Jedną z podstawowych wartości Manchesteru United jest dawanie szans piłkarzom z Akademii. Gary Neville w jednej z ostatnich rozmów wyjawił, iż ma nadzieję że ta tradycja nigdy nie zostanie zatracona.
Jako jeden z graczy słynnego rocznika 92′, Gary Neville chciałby, aby Manchester United nigdy nie zapomniał o podstawach swojego funkcjonowania, które polegają na wprowadzaniu do pierwszego zespołu najbardziej utalentowanych wychowanków.
W obecnej drużynie prowadzonej przez Ole Gunnara Solskjaera pierwsze skrzypce grają m.in. Marcus Rashford, Scott McTominay czy Paul Pogba, którzy również wywodzą się z akademii klubu z Old Trafford.
– Manchester United nie może grać bez wychowanków w pierwszym składzie.
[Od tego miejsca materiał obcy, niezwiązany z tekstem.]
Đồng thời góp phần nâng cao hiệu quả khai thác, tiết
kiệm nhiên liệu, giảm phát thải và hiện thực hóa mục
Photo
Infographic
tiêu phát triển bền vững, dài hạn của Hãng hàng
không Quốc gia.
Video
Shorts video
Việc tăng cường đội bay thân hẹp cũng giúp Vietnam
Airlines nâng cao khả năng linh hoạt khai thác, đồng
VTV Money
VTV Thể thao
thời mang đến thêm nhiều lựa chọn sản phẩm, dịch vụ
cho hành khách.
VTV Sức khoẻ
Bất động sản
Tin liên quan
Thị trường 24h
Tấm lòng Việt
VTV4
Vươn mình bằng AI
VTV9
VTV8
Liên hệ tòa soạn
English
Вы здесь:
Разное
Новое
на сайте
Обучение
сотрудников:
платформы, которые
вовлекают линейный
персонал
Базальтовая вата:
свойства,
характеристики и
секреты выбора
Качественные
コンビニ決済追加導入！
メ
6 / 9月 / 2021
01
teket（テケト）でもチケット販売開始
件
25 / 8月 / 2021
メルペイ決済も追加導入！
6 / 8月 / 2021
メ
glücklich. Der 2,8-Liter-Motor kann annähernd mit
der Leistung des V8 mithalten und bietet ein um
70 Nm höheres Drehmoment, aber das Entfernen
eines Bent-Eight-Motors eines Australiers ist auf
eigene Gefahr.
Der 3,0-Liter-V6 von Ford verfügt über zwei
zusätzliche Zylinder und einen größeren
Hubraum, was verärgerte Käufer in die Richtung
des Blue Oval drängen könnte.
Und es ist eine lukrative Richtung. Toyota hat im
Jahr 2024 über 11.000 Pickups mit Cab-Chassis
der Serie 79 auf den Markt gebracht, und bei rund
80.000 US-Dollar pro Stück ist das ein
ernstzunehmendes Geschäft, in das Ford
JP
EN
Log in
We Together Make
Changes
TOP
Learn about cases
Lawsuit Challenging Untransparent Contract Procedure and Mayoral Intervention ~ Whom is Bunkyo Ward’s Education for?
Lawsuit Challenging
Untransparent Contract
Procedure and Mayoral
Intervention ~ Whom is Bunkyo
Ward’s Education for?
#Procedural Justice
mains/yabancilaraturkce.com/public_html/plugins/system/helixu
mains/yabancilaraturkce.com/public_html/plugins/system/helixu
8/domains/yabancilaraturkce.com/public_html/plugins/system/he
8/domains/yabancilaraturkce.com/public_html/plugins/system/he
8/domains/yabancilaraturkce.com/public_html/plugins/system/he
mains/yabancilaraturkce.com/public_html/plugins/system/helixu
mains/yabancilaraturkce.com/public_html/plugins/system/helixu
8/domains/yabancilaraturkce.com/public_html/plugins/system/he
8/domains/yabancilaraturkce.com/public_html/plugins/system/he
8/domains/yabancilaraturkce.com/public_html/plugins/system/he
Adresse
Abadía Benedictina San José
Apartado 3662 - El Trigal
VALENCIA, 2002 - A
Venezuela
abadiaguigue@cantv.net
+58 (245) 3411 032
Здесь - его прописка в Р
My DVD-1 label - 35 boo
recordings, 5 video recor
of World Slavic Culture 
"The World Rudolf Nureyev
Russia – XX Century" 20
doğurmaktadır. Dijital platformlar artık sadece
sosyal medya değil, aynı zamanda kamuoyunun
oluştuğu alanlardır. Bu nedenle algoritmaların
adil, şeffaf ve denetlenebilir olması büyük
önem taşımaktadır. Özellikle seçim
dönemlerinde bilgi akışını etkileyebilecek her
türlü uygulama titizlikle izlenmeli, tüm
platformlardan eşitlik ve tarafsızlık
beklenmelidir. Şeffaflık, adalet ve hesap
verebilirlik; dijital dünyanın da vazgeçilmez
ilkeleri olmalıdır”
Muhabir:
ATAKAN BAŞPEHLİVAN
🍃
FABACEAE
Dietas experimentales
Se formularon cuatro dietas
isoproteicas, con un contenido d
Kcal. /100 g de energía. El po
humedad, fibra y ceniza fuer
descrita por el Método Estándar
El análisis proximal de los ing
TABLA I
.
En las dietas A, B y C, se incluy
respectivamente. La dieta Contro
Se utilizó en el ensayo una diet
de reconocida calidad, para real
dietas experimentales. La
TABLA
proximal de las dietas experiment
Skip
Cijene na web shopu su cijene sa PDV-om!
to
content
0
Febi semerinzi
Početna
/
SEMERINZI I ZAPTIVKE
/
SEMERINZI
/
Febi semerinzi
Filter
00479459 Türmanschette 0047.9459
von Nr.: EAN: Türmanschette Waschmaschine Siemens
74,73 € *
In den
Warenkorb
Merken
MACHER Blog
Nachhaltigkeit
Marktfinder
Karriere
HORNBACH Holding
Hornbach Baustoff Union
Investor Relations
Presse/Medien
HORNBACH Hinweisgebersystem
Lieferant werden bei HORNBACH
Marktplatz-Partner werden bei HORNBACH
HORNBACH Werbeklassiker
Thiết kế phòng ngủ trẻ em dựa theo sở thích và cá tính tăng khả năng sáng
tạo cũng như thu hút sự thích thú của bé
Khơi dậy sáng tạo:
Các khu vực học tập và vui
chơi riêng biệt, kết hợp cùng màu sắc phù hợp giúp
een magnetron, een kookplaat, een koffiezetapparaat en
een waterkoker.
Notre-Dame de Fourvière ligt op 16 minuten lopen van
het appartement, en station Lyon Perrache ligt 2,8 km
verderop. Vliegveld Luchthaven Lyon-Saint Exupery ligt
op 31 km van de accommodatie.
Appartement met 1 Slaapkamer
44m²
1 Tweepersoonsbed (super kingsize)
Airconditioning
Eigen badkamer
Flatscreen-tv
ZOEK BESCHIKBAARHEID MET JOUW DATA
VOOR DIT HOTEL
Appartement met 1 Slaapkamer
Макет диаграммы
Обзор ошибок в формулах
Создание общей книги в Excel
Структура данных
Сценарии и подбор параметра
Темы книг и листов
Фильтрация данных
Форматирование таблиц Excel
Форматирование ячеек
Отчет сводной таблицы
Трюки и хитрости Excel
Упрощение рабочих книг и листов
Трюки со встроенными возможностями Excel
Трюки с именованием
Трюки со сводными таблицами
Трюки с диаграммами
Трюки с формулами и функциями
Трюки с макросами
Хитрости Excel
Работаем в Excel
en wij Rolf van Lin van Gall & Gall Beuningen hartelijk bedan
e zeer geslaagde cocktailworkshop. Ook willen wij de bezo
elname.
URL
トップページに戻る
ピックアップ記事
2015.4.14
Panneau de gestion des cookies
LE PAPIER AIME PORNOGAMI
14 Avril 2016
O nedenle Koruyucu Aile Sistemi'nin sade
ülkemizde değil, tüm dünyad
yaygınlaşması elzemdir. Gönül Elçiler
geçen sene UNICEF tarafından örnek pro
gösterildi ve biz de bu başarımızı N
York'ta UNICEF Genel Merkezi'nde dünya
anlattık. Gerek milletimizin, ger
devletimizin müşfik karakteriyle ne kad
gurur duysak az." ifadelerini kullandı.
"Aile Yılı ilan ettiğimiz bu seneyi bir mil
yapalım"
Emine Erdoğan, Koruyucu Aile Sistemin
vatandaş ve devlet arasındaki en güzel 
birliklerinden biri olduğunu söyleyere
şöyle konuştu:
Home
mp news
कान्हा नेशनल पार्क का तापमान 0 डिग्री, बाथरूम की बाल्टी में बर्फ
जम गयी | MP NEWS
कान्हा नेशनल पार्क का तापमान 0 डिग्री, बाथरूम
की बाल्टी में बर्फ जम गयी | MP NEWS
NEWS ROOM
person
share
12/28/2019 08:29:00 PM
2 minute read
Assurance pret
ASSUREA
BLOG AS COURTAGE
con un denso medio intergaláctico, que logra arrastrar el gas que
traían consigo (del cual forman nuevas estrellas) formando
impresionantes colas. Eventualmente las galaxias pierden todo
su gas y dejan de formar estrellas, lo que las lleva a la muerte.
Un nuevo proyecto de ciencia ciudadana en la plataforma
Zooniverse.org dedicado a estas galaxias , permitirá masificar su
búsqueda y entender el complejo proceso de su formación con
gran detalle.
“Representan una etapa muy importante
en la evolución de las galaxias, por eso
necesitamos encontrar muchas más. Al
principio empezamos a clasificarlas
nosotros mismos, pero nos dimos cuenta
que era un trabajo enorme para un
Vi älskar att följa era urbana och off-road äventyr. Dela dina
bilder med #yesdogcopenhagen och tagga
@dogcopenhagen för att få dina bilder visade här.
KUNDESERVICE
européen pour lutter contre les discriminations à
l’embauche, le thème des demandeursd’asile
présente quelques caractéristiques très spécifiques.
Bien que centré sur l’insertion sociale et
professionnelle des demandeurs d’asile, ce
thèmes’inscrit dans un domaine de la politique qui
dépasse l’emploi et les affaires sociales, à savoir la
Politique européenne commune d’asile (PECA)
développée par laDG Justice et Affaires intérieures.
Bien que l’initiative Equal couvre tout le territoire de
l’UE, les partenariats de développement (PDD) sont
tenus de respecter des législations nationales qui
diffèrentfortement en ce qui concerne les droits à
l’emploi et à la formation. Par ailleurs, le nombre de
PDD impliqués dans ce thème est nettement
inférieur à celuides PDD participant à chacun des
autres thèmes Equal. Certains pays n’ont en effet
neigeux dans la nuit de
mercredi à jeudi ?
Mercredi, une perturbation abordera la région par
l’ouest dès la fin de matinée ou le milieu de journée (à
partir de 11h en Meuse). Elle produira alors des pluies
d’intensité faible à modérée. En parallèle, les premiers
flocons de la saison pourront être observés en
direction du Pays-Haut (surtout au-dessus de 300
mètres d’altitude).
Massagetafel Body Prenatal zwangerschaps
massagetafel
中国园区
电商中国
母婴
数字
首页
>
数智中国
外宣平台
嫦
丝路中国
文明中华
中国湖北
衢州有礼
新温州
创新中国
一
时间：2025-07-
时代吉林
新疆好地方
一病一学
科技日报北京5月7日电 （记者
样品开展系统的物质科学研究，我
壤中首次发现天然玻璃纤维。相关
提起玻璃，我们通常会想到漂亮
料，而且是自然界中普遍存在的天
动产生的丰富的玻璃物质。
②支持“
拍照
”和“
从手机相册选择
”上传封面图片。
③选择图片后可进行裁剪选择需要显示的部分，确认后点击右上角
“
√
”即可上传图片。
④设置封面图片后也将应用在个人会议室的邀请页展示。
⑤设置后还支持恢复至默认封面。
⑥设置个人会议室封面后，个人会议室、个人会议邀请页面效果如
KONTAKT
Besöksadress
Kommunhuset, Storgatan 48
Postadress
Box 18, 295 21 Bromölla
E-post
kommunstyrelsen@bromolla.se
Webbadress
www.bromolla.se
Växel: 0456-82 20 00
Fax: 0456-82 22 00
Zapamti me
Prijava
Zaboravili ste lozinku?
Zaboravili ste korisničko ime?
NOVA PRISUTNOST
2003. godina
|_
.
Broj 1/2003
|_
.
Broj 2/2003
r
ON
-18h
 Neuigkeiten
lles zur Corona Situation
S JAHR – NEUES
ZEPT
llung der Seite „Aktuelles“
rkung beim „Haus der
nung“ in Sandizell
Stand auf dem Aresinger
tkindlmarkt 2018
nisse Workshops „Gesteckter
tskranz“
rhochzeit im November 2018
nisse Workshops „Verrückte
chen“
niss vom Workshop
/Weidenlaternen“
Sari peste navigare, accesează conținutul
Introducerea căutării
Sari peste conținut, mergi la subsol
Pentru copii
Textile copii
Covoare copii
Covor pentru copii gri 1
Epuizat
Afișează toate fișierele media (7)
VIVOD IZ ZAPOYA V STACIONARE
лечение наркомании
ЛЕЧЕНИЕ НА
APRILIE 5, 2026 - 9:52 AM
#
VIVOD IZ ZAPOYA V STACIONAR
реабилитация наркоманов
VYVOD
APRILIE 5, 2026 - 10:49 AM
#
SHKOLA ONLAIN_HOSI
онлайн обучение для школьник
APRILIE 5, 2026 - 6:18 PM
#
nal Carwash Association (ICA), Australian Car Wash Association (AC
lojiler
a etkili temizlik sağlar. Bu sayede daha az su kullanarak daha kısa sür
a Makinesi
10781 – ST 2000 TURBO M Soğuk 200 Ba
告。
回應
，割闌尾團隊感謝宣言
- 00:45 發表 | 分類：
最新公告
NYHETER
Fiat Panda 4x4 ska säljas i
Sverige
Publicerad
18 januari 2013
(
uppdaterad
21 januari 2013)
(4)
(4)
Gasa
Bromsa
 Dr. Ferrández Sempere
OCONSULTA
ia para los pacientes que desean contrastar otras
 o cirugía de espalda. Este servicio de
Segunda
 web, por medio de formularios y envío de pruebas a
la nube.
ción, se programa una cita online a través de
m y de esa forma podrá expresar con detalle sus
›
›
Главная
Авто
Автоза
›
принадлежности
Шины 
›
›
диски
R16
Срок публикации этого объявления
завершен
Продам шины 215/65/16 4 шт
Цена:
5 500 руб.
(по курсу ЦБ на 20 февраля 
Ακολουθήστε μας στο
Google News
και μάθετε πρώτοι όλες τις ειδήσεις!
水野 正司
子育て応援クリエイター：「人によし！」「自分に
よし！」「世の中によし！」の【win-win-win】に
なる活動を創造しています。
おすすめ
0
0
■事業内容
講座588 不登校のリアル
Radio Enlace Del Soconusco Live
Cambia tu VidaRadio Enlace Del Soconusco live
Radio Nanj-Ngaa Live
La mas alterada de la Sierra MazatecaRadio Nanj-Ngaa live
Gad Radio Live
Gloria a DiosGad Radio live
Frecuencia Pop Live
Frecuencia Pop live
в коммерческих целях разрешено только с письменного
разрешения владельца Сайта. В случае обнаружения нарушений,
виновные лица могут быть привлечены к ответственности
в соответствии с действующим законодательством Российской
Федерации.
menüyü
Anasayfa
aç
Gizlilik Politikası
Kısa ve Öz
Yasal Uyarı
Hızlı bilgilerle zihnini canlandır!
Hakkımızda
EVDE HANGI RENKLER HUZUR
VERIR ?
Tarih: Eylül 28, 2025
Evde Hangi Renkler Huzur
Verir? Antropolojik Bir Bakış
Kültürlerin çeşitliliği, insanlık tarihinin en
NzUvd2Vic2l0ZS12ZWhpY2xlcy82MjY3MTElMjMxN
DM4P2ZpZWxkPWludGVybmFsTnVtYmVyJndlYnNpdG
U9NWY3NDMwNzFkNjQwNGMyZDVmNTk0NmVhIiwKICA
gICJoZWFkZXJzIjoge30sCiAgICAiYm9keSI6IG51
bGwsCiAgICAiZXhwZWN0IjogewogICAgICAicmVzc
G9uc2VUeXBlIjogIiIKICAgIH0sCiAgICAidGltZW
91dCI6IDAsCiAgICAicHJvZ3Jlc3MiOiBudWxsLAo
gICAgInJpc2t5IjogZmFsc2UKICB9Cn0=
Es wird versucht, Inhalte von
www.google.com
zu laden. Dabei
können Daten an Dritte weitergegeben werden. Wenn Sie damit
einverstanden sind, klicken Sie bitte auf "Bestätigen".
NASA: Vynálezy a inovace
To zdecydowanie zbyt ważna wartość, aby ją porzucić. To coś, co narodziło się w latach 50. XX wieku.
– Wydaje mi się, że po odbiciu wygrywaliśmy Youth Cup przez pięć czy sześć lat. Bobby Charlton wygrał trzy z czterech. Od bardzo wczesnych lat Akademia była bardzo ważna dla klubu.
– Nadal widać, jak zawodnicy Manchesteru United się noszą – chodzi mi nawet o klubową marynarkę, która była noszona już przez „Dzieciaków Busby’ego”.
– Wiemy, że technologia się rozwija. Ważne jest żywienie, wszystko idzie do przodu. Niektóre rzeczy muszą jednak pozostać na swoim miejscu.
– Te wartości, które narodziły się w latach 50. i 60. pod rządami Sir Matta Busby’ego, których zwieńczeniem był triumf w 1968 roku, nadal są pielęgnowane przez klub oraz Ole Gunnara Solskjaera.